Il Servizio Instagram è uno dei Prodotti Facebook forniti da Facebook Ireland Limited. Le presenti Condizioni d’uso costituiscono l’accordo tra l’utente e Facebook Ireland Limited.”
Dopo una breve disamina su quello che il Servizio si propone come obiettivo, si sciorina la sezione relativa alla “Normativa dei dati” in cui Instagram spiega che l’utilizzo della piattaforma presuppone la raccolta e l’utilizzo dei dati da parte dell’utente, rimandando a due sezioni importanti quali:
- Normativa sui dati: che spiega come vengono raccolti, analizzati e utilizzati gli stessi;
- Impostazione di privacy e protezione di Instagram, per dare la possibilità all’utente di controllare le proprie informazioni.
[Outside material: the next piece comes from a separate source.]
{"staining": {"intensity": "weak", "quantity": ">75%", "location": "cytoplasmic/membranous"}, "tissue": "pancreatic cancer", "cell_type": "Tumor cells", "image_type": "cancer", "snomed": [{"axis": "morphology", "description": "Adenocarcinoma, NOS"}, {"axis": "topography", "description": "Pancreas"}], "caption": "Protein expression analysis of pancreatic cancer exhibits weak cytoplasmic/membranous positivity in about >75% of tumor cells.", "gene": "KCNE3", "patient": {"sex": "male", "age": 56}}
Anche l’utente ha delle obbligazioni nei confronti della piattaforma. Essendo Instagram un servizio aperto che tende all’inclusività, il suo accesso è negato:
- Ai minori di 13 anni;
- Ai soggetti sui quali i termini di utilizzo possano gravare;
- Ai soggetti che abbiano violato leggi o all’account precedentemente bloccato per la violazione della normativa della piattaforma;
- Ai soggetti con condanne per violenza sessuale.
Resta da comprendere il confine di un potere di controllo e vigilanza di Instagram sui soggetti in violazione della legge nazionale o sovranazionale, che può essere esercitato in maniera preventiva per evitare l’utilizzo del Servizio a quegli utenti a cui sarebbe interdetto. Per aprire un account Instagram occorre una mail valida e un nome, si possono alterare le informazioni, dichiarare il diverso e ottenere un profilo in meno di un minuto. Ecco che il controllo quindi arriva successivamente all’ingresso nella piattaforma di un utente. E non mancano le azioni di rimozione di account falsi o contra-legem da parte di Facebook.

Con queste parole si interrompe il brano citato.